Она-то сама этого не боялась. Дэнди – пустоголовая и ласковая. Думала, что там ее ждут красивые платья, танцы и мужское обожание. Не могла дождаться, когда повзрослеет, все требовала, чтобы я осмотрела ее острые грудки каждый раз, когда мы купались или переодевались, и сказала, что они становятся «слов нет, какими миленькими, ведь правда?» Дэнди смотрела на жизнь ленивыми смеющимися глазами и не могла представить, что для нее что-то сложится неудачно. Но я видела шлюх и в Саутгемптоне, и в Портсмуте. Видела язвы у них во рту, их пустые глаза. Я бы согласилась, чтобы Дэнди на всю жизнь осталась карманницей – как сейчас, – лишь бы не стала шлюхой. Я бы согласилась, чтобы Дэнди кем угодно была, лишь бы не шлюхой.
– Да ты просто терпеть не можешь, когда тебя трогают, – лениво сказала она мне, когда фургон катился по дороге в Солсбери, на ярмарку. Она лежала на своей койке, расчесывая волосы, которые струились черным сияющим водопадом с края постели.
– Ты норовистая, как эти твои дикие лошади. Только меня к себе подпускаешь, да и то – даже косу заплести не позволишь.
– Мне это не нравится, – рассеянно ответила я. – Не выношу, когда па сажает меня на коленку, как выпьет. Или когда Займин младенец начинает слюнявить шею или лицо. Меня от этого трясет. Я люблю, когда мне просторно. Ненавижу, когда вокруг толпа.
Она кивнула.
– А я как кошка, – лениво сказала она. – Люблю, когда гладят. Хоть бы и па, когда ласковый. Он мне прошлой ночью дал полпенни.
Я тихонько заворчала от раздражения.
– Мне он никогда ничего не давал, – пожаловалась я. – А в одиночку он бы ту лошадь в жизни не продал.
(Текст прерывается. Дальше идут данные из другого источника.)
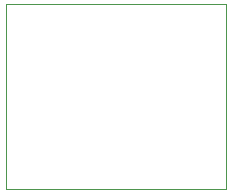
<source format=gbr>
%TF.GenerationSoftware,KiCad,Pcbnew,7.0.9*%
%TF.CreationDate,2023-11-24T16:16:38+10:00*%
%TF.ProjectId,util_photoswitch,7574696c-5f70-4686-9f74-6f7377697463,rev?*%
%TF.SameCoordinates,Original*%
%TF.FileFunction,Profile,NP*%
%FSLAX46Y46*%
G04 Gerber Fmt 4.6, Leading zero omitted, Abs format (unit mm)*
G04 Created by KiCad (PCBNEW 7.0.9) date 2023-11-24 16:16:38*
%MOMM*%
%LPD*%
G01*
G04 APERTURE LIST*
%TA.AperFunction,Profile*%
%ADD10C,0.050000*%
%TD*%
G04 APERTURE END LIST*
D10*
X106500000Y-70250000D02*
X106500000Y-54610000D01*
X106500000Y-54610000D02*
X87884000Y-54610000D01*
X87884000Y-70250000D02*
X106500000Y-70250000D01*
X87884000Y-70250000D02*
X87884000Y-54610000D01*
M02*

</source>
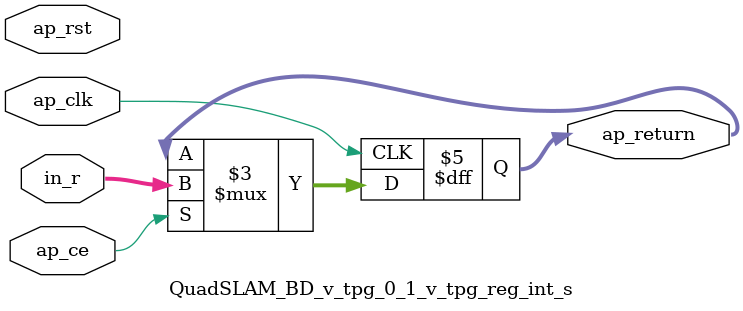
<source format=v>

`timescale 1 ns / 1 ps 

module QuadSLAM_BD_v_tpg_0_1_v_tpg_reg_int_s (
        ap_clk,
        ap_rst,
        in_r,
        ap_return,
        ap_ce
);


input   ap_clk;
input   ap_rst;
input  [30:0] in_r;
output  [30:0] ap_return;
input   ap_ce;

reg[30:0] ap_return;

always @ (posedge ap_clk) begin
    if ((1'b1 == ap_ce)) begin
        ap_return <= in_r;
    end
end

endmodule //QuadSLAM_BD_v_tpg_0_1_v_tpg_reg_int_s

</source>
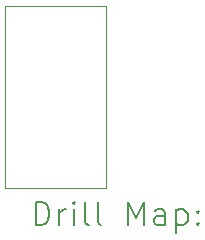
<source format=gbr>
%TF.GenerationSoftware,KiCad,Pcbnew,7.0.9*%
%TF.CreationDate,2024-02-08T13:00:31+01:00*%
%TF.ProjectId,signaux,7369676e-6175-4782-9e6b-696361645f70,rev?*%
%TF.SameCoordinates,Original*%
%TF.FileFunction,Drillmap*%
%TF.FilePolarity,Positive*%
%FSLAX45Y45*%
G04 Gerber Fmt 4.5, Leading zero omitted, Abs format (unit mm)*
G04 Created by KiCad (PCBNEW 7.0.9) date 2024-02-08 13:00:31*
%MOMM*%
%LPD*%
G01*
G04 APERTURE LIST*
%ADD10C,0.100000*%
%ADD11C,0.200000*%
G04 APERTURE END LIST*
D10*
X10274300Y-6413500D02*
X11125200Y-6413500D01*
X11125200Y-7950200D01*
X10274300Y-7950200D01*
X10274300Y-6413500D01*
D11*
X10530077Y-8266684D02*
X10530077Y-8066684D01*
X10530077Y-8066684D02*
X10577696Y-8066684D01*
X10577696Y-8066684D02*
X10606267Y-8076208D01*
X10606267Y-8076208D02*
X10625315Y-8095255D01*
X10625315Y-8095255D02*
X10634839Y-8114303D01*
X10634839Y-8114303D02*
X10644363Y-8152398D01*
X10644363Y-8152398D02*
X10644363Y-8180969D01*
X10644363Y-8180969D02*
X10634839Y-8219065D01*
X10634839Y-8219065D02*
X10625315Y-8238112D01*
X10625315Y-8238112D02*
X10606267Y-8257160D01*
X10606267Y-8257160D02*
X10577696Y-8266684D01*
X10577696Y-8266684D02*
X10530077Y-8266684D01*
X10730077Y-8266684D02*
X10730077Y-8133350D01*
X10730077Y-8171446D02*
X10739601Y-8152398D01*
X10739601Y-8152398D02*
X10749124Y-8142874D01*
X10749124Y-8142874D02*
X10768172Y-8133350D01*
X10768172Y-8133350D02*
X10787220Y-8133350D01*
X10853886Y-8266684D02*
X10853886Y-8133350D01*
X10853886Y-8066684D02*
X10844363Y-8076208D01*
X10844363Y-8076208D02*
X10853886Y-8085731D01*
X10853886Y-8085731D02*
X10863410Y-8076208D01*
X10863410Y-8076208D02*
X10853886Y-8066684D01*
X10853886Y-8066684D02*
X10853886Y-8085731D01*
X10977696Y-8266684D02*
X10958648Y-8257160D01*
X10958648Y-8257160D02*
X10949124Y-8238112D01*
X10949124Y-8238112D02*
X10949124Y-8066684D01*
X11082458Y-8266684D02*
X11063410Y-8257160D01*
X11063410Y-8257160D02*
X11053886Y-8238112D01*
X11053886Y-8238112D02*
X11053886Y-8066684D01*
X11311029Y-8266684D02*
X11311029Y-8066684D01*
X11311029Y-8066684D02*
X11377696Y-8209541D01*
X11377696Y-8209541D02*
X11444362Y-8066684D01*
X11444362Y-8066684D02*
X11444362Y-8266684D01*
X11625315Y-8266684D02*
X11625315Y-8161922D01*
X11625315Y-8161922D02*
X11615791Y-8142874D01*
X11615791Y-8142874D02*
X11596743Y-8133350D01*
X11596743Y-8133350D02*
X11558648Y-8133350D01*
X11558648Y-8133350D02*
X11539601Y-8142874D01*
X11625315Y-8257160D02*
X11606267Y-8266684D01*
X11606267Y-8266684D02*
X11558648Y-8266684D01*
X11558648Y-8266684D02*
X11539601Y-8257160D01*
X11539601Y-8257160D02*
X11530077Y-8238112D01*
X11530077Y-8238112D02*
X11530077Y-8219065D01*
X11530077Y-8219065D02*
X11539601Y-8200017D01*
X11539601Y-8200017D02*
X11558648Y-8190493D01*
X11558648Y-8190493D02*
X11606267Y-8190493D01*
X11606267Y-8190493D02*
X11625315Y-8180969D01*
X11720553Y-8133350D02*
X11720553Y-8333350D01*
X11720553Y-8142874D02*
X11739601Y-8133350D01*
X11739601Y-8133350D02*
X11777696Y-8133350D01*
X11777696Y-8133350D02*
X11796743Y-8142874D01*
X11796743Y-8142874D02*
X11806267Y-8152398D01*
X11806267Y-8152398D02*
X11815791Y-8171446D01*
X11815791Y-8171446D02*
X11815791Y-8228588D01*
X11815791Y-8228588D02*
X11806267Y-8247636D01*
X11806267Y-8247636D02*
X11796743Y-8257160D01*
X11796743Y-8257160D02*
X11777696Y-8266684D01*
X11777696Y-8266684D02*
X11739601Y-8266684D01*
X11739601Y-8266684D02*
X11720553Y-8257160D01*
X11901505Y-8247636D02*
X11911029Y-8257160D01*
X11911029Y-8257160D02*
X11901505Y-8266684D01*
X11901505Y-8266684D02*
X11891982Y-8257160D01*
X11891982Y-8257160D02*
X11901505Y-8247636D01*
X11901505Y-8247636D02*
X11901505Y-8266684D01*
X11901505Y-8142874D02*
X11911029Y-8152398D01*
X11911029Y-8152398D02*
X11901505Y-8161922D01*
X11901505Y-8161922D02*
X11891982Y-8152398D01*
X11891982Y-8152398D02*
X11901505Y-8142874D01*
X11901505Y-8142874D02*
X11901505Y-8161922D01*
M02*

</source>
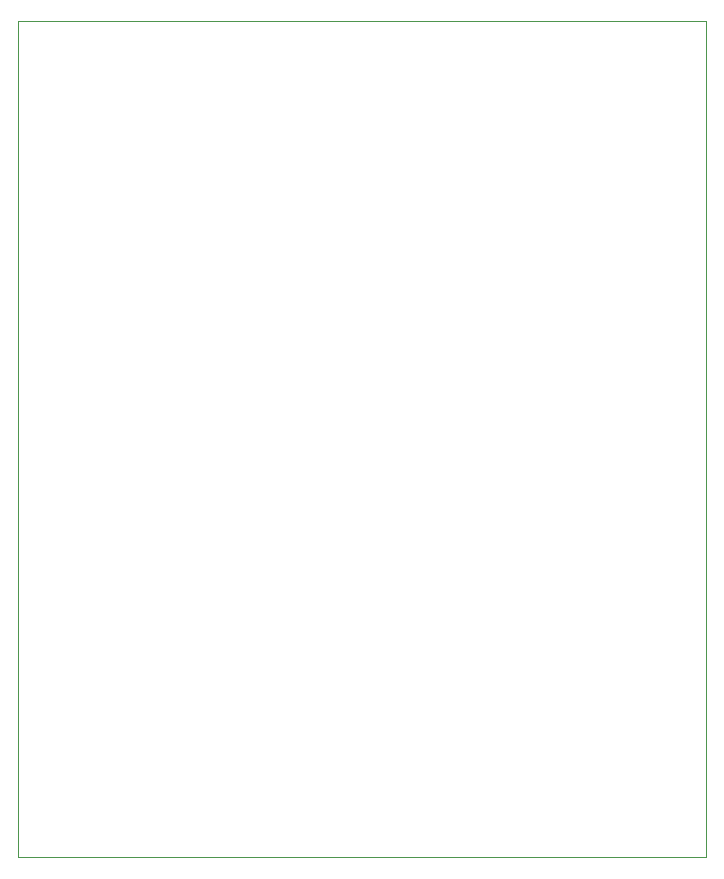
<source format=gbr>
%TF.GenerationSoftware,KiCad,Pcbnew,(6.0.7)*%
%TF.CreationDate,2022-11-28T13:46:24-06:00*%
%TF.ProjectId,Science,53636965-6e63-4652-9e6b-696361645f70,rev?*%
%TF.SameCoordinates,Original*%
%TF.FileFunction,Profile,NP*%
%FSLAX46Y46*%
G04 Gerber Fmt 4.6, Leading zero omitted, Abs format (unit mm)*
G04 Created by KiCad (PCBNEW (6.0.7)) date 2022-11-28 13:46:24*
%MOMM*%
%LPD*%
G01*
G04 APERTURE LIST*
%TA.AperFunction,Profile*%
%ADD10C,0.100000*%
%TD*%
G04 APERTURE END LIST*
D10*
X159918400Y-126644400D02*
X101650800Y-126644400D01*
X101650800Y-126644400D02*
X101650800Y-55829200D01*
X101650800Y-55829200D02*
X159918400Y-55829200D01*
X159918400Y-55829200D02*
X159918400Y-126644400D01*
M02*

</source>
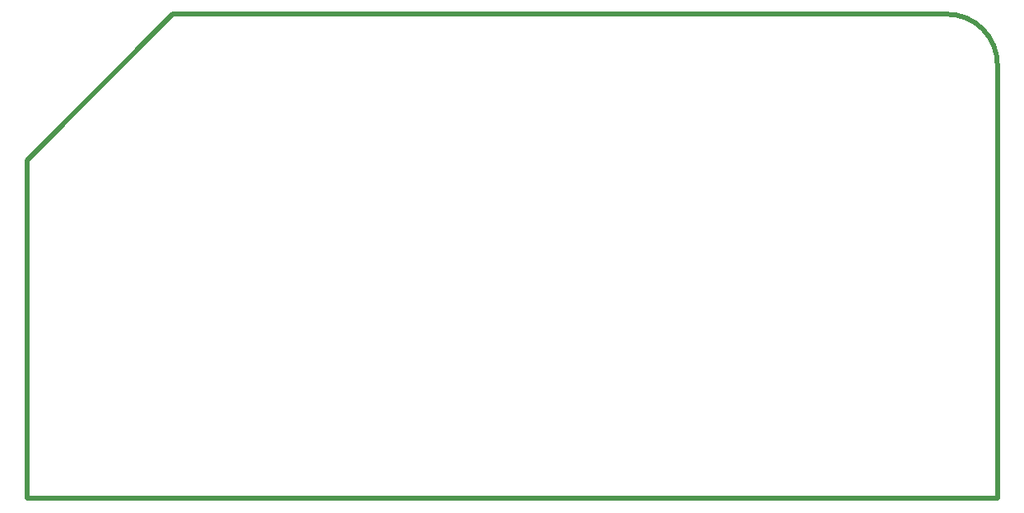
<source format=gbr>
%TF.GenerationSoftware,KiCad,Pcbnew,8.0.4*%
%TF.CreationDate,2024-08-16T16:49:31-07:00*%
%TF.ProjectId,SEWER,53455745-522e-46b6-9963-61645f706362,0*%
%TF.SameCoordinates,Original*%
%TF.FileFunction,Profile,NP*%
%FSLAX46Y46*%
G04 Gerber Fmt 4.6, Leading zero omitted, Abs format (unit mm)*
G04 Created by KiCad (PCBNEW 8.0.4) date 2024-08-16 16:49:31*
%MOMM*%
%LPD*%
G01*
G04 APERTURE LIST*
%TA.AperFunction,Profile*%
%ADD10C,0.500000*%
%TD*%
G04 APERTURE END LIST*
D10*
X94729800Y49860200D02*
G75*
G02*
X99909820Y44680200I20J-5180000D01*
G01*
X0Y34848800D02*
X0Y0D01*
X15011400Y49860200D02*
X0Y34848800D01*
X99911400Y44680200D02*
X99911400Y0D01*
X0Y0D02*
X99911400Y0D01*
X94729800Y49860200D02*
X15011400Y49860200D01*
M02*

</source>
Фермер ее купил только потому, что увидел меня на ней верхом. Если бы не я, па бы сроду ее не выучил.
– Будем надеяться, фермерская дочка хорошая наездница, – хихикнула Дэнди. – Скинет ее лошадь?
– Обязательно, – безразличным голосом ответила я. – Не будь фермер таким дураком, он бы заметил, что я ее удержала по чистому везению и что она вымотана до полусмерти.
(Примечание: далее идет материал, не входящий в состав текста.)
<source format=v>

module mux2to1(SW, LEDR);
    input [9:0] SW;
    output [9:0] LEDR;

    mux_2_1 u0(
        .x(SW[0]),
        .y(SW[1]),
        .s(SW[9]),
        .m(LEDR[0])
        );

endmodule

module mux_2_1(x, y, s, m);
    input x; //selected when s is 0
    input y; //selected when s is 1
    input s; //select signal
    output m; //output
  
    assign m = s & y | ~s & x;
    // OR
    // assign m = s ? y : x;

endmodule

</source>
– Ну, хоть этот теперь в духе, – сказала Дэнди.
Мы слышали, как па снова и снова бормочет себе под нос названия карт, упражняясь в сдаче и пряча карту в ладонь, пока фургон подбрасывает на грязной дороге. Займа сидела с ним впереди. Она оставила спящего ребенка на койке Дэнди, и Дэнди удерживала младенца, слегка прижимая его пухлый живот ступней.